Search This Blog

Thursday, January 2, 2014

Painting Abstract Art With Intent

Living on the Edge
It's a challenge to enter the studio and act like you know what you're doing when you haven't pushed paint around for a while. Being a post-war baby means I have a real problem "wasting" material. I decide I'll work on a piece that was an experiment to start with (Sydney and I threw all kinds of acrylics on paper to experiment with their properties. Sydney's into magenta and phthalo green - I'm into muted, greyed down, black, grey). Pulling something out of a piece that two different personalities have worked on is difficult, so I wimped out and decided to experiment further by using this as the basis for overpainting with the intent of altering the existing "stuff", not obliterating it.
I first unified the painting by using gesso veils and washes, leaving some brilliant gems untouched. Then randomly glazing over with warm yellows (transparent yellow and red oxides, quin gold) then picking out some structure using black gesso, brushing, stamping, and collage.

I must have then made the right brain shift because the next thing I remember is looking at the above and thinking, "Oops! I forgot to take photos along the way!" Sorry about that. I'll try to explain. Click on the image and you'll get a better look. I basically started to respond to each decision, letting what was happening guide me to say, "Hey, what if...." so I veiled out the lower part gradually, scraping back, blotting, scratching out, writing into, to make an interesting surface. Then added more collage (upper left, center black), a bit more black gesso painted, black mark-making with Woody, prismacolor, then veiled the top with cerulean blue knocked back with black, greyed out, over-painted darker, blotted, scratched out.

Final touches after walking around with it for a couple of days: warmed up the yellow areas in spots, brought a bit of greyed lavander into the lower white middle to pick up some of the still bright magenta/violet peeking through the mid right and the veiled middle square, brightened the white squares in the black "building" in the middle to make it look painterly rather than just collaged and changed the lower right "window" to eliminate the symmetry in the piece. This work has such a cityscape feel that I added the three little abstract birds in the blue to the left of the black middle.

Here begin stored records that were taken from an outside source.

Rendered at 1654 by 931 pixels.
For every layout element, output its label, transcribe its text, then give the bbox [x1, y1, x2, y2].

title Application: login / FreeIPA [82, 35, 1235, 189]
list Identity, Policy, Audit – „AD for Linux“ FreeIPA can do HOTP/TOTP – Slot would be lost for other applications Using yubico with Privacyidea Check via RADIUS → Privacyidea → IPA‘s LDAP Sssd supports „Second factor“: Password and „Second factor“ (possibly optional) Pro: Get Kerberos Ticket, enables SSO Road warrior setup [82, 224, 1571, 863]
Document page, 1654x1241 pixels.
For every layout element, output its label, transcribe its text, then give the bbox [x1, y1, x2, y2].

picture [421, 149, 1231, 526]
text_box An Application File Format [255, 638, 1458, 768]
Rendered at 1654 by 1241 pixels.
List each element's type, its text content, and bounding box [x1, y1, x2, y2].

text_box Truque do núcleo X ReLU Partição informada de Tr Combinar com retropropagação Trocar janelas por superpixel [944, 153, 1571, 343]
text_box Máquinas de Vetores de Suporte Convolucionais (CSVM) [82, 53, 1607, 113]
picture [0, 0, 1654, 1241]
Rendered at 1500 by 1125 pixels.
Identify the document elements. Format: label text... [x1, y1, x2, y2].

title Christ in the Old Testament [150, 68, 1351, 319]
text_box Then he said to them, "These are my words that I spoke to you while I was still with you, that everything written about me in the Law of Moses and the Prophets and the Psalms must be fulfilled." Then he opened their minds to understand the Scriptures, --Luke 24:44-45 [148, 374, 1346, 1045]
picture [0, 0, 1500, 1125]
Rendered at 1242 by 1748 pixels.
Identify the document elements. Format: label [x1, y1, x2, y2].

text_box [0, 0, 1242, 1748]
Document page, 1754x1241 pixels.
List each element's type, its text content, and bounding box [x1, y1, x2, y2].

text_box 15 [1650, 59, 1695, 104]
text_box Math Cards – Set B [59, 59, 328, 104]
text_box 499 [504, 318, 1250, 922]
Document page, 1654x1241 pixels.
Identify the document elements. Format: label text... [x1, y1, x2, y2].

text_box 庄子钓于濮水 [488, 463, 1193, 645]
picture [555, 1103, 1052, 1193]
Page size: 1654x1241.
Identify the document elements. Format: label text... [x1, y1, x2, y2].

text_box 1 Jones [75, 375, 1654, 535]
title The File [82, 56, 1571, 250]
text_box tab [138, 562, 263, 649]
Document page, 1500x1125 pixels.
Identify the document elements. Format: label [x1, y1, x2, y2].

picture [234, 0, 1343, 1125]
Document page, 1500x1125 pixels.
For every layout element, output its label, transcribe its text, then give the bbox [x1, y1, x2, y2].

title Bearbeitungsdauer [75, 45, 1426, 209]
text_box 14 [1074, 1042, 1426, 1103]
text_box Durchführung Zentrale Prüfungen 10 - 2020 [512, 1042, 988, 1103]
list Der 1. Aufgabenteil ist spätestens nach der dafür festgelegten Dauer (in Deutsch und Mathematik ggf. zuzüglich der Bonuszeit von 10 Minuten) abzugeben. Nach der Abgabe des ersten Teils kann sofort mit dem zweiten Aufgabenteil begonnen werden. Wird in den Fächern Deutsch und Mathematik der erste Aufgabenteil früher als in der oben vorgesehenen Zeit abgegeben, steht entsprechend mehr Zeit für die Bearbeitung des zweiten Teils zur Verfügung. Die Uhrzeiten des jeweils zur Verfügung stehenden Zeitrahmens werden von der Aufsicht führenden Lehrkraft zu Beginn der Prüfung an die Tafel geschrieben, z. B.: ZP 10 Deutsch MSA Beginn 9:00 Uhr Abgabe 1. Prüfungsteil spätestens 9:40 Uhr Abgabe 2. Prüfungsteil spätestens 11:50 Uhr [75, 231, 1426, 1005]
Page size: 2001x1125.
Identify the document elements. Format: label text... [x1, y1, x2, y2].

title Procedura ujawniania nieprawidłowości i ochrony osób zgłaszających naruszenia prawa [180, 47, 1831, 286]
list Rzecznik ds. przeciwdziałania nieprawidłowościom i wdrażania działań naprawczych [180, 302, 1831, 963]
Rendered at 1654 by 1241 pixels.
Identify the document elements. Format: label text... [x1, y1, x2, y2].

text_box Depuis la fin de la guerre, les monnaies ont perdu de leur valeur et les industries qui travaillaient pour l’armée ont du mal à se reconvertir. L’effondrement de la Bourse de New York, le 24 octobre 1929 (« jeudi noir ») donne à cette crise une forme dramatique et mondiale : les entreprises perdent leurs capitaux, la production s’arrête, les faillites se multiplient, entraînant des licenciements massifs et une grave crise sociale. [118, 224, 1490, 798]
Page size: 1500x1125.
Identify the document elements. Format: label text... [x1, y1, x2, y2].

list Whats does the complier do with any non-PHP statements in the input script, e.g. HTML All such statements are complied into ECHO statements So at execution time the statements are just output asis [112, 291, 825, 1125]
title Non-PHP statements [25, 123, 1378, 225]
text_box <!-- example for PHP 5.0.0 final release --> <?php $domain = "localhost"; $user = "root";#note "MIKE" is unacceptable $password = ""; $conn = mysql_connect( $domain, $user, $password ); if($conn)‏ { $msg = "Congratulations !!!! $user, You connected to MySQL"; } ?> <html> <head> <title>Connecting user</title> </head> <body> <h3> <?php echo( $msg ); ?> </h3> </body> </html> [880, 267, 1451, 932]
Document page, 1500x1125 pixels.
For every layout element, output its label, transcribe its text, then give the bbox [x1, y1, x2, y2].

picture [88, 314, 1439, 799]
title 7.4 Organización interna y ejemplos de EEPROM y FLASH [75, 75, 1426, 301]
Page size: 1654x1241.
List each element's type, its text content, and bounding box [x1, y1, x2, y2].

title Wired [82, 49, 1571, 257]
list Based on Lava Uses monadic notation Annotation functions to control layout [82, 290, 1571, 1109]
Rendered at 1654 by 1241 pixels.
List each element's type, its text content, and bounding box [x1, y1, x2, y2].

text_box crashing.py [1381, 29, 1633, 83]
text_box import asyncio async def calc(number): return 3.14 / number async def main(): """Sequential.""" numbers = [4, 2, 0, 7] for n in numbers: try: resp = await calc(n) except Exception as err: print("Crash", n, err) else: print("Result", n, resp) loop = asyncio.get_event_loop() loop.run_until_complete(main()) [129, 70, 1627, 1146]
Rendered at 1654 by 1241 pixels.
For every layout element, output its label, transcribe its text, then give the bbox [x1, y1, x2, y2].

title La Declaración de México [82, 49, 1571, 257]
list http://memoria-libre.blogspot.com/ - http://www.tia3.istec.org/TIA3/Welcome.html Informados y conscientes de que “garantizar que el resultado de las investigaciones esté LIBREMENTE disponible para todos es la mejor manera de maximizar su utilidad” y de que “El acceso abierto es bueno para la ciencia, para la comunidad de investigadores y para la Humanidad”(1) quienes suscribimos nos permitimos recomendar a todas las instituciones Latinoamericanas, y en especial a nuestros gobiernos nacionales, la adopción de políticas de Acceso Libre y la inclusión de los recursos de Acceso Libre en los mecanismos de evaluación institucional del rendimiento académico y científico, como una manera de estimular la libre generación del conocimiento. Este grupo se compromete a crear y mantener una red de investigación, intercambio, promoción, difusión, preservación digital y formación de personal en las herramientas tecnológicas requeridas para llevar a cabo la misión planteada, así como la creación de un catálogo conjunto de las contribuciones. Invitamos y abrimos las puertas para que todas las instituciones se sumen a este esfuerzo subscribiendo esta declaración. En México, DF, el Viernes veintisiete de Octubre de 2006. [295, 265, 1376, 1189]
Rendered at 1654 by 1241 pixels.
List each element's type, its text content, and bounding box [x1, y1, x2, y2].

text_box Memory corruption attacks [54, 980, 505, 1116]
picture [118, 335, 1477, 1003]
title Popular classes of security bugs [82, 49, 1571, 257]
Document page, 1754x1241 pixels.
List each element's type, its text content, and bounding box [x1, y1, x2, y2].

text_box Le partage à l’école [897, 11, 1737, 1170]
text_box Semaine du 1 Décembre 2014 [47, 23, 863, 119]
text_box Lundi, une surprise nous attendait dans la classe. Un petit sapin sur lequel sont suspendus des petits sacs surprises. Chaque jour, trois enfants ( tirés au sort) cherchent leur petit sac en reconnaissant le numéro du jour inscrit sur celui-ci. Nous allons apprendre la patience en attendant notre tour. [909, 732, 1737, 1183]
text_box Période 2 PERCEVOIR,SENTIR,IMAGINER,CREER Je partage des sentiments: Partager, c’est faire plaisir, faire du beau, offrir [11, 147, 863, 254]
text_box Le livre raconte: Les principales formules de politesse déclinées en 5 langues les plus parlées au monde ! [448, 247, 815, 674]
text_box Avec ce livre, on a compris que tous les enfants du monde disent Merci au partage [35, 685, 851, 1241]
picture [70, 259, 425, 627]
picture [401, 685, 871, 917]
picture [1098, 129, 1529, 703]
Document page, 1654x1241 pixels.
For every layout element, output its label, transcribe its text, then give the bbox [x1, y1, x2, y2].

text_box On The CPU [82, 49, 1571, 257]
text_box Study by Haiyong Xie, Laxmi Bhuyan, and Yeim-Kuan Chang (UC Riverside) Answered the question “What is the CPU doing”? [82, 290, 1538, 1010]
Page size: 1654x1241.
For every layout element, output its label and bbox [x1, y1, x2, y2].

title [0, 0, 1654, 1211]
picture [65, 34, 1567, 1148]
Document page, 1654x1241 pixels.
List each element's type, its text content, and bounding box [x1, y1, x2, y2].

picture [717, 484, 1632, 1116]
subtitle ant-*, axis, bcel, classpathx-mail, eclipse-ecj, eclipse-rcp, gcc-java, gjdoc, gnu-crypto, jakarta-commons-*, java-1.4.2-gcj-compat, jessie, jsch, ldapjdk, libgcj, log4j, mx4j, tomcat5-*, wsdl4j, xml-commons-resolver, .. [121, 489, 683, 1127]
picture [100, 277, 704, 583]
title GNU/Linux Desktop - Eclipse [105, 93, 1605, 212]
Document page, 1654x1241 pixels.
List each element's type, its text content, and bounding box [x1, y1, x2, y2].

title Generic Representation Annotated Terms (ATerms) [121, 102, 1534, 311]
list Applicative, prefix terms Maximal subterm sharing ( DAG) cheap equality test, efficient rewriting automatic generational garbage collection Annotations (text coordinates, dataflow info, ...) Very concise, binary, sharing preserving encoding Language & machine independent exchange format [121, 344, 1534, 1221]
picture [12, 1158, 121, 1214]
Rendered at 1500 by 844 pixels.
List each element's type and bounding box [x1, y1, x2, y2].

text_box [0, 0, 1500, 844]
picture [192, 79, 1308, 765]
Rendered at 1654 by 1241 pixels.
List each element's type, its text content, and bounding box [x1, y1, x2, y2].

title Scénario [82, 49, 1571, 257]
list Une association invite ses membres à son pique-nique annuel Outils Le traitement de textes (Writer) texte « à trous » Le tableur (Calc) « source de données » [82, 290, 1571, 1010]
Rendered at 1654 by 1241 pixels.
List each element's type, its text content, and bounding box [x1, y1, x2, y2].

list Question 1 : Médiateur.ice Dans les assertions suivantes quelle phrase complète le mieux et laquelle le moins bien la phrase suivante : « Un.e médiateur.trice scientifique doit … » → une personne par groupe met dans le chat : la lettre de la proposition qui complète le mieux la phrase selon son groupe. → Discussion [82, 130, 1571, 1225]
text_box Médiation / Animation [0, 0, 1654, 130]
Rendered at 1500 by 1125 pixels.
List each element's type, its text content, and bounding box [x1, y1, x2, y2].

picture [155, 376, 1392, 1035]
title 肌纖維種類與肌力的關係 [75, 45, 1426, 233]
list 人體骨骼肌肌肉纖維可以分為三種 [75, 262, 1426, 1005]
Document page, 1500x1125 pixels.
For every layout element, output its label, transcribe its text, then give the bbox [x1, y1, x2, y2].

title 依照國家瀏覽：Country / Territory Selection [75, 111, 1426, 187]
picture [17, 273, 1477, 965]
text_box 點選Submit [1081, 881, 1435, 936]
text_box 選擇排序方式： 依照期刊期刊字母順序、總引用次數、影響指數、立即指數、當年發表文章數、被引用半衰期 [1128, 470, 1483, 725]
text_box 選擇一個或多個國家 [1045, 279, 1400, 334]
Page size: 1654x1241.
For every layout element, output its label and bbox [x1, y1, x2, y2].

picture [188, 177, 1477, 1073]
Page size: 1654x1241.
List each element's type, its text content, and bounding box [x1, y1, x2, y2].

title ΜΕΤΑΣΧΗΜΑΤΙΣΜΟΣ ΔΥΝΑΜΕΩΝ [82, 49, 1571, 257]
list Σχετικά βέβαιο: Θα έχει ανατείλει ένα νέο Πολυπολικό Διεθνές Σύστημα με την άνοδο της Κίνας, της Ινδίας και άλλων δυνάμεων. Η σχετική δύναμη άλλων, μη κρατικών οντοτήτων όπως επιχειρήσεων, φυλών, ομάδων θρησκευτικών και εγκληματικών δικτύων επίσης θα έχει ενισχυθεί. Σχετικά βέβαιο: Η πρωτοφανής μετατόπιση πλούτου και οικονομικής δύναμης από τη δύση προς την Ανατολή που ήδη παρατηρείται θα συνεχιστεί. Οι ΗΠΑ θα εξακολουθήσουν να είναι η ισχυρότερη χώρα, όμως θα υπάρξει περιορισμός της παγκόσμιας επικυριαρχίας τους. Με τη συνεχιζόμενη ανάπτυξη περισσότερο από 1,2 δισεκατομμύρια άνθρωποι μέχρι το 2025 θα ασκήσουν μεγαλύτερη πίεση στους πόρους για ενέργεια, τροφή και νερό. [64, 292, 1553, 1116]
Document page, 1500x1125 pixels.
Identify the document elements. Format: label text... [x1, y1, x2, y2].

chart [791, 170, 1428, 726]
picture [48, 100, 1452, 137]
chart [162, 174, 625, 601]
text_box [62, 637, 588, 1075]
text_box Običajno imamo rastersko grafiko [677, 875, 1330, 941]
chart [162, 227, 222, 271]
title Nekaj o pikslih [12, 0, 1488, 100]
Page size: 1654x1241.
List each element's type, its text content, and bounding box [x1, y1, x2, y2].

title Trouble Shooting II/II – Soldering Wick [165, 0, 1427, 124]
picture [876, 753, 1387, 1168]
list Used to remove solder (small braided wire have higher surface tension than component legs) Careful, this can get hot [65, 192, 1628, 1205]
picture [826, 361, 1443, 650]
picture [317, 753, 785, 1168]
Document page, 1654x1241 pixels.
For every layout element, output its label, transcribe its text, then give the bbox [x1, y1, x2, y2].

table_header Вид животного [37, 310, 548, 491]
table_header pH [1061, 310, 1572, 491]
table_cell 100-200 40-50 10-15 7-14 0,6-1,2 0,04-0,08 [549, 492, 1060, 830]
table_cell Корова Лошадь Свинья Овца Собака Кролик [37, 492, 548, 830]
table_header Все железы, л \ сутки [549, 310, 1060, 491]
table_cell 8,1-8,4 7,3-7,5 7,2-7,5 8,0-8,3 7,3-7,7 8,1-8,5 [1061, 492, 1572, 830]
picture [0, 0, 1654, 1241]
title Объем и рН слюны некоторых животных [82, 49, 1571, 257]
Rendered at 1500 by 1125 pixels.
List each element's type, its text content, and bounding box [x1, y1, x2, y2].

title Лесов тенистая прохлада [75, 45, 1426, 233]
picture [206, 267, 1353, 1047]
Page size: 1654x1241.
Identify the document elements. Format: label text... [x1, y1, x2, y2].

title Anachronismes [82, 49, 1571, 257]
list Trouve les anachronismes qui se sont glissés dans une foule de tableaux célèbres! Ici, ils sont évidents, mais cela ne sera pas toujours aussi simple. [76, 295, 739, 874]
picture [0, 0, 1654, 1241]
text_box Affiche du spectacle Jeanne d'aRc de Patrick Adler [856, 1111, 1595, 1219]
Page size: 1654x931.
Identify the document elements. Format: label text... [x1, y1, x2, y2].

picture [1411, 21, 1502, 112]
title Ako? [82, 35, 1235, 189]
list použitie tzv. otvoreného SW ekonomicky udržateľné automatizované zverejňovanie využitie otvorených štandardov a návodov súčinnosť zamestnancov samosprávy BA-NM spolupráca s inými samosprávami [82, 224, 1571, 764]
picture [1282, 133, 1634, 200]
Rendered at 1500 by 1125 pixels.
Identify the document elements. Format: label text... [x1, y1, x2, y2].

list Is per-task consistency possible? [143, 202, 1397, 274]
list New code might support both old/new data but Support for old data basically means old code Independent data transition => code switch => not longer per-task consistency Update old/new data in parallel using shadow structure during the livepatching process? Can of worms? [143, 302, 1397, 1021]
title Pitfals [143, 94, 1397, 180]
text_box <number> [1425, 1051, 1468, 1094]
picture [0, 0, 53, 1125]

It has a good feel to it - gritty, decaying, precarious - just the way I like it!


  1. It's really fascinating to the see the beginning next to the end. If it weren't for the grid going down the left side it would be hard to believe they were the same picture. I love that you left bright pops of color and still managed to make the picture your own. Beautiful.


  2. Hi Ernie, I decided to try to do this because so many artists who have a desire to explore abstract painting tell me they have no idea of how to start or how the process unfolds, or how to finish. I thought that be showing my processand writing some of my thoughts and choices and decisions, as well as revealing the struggle often inherent in painting this way it might encourage some to try or to press on. I really appreciate your comment. I know I really enjoy seeing how other abstract artists go from a start to completion and I love reading their process.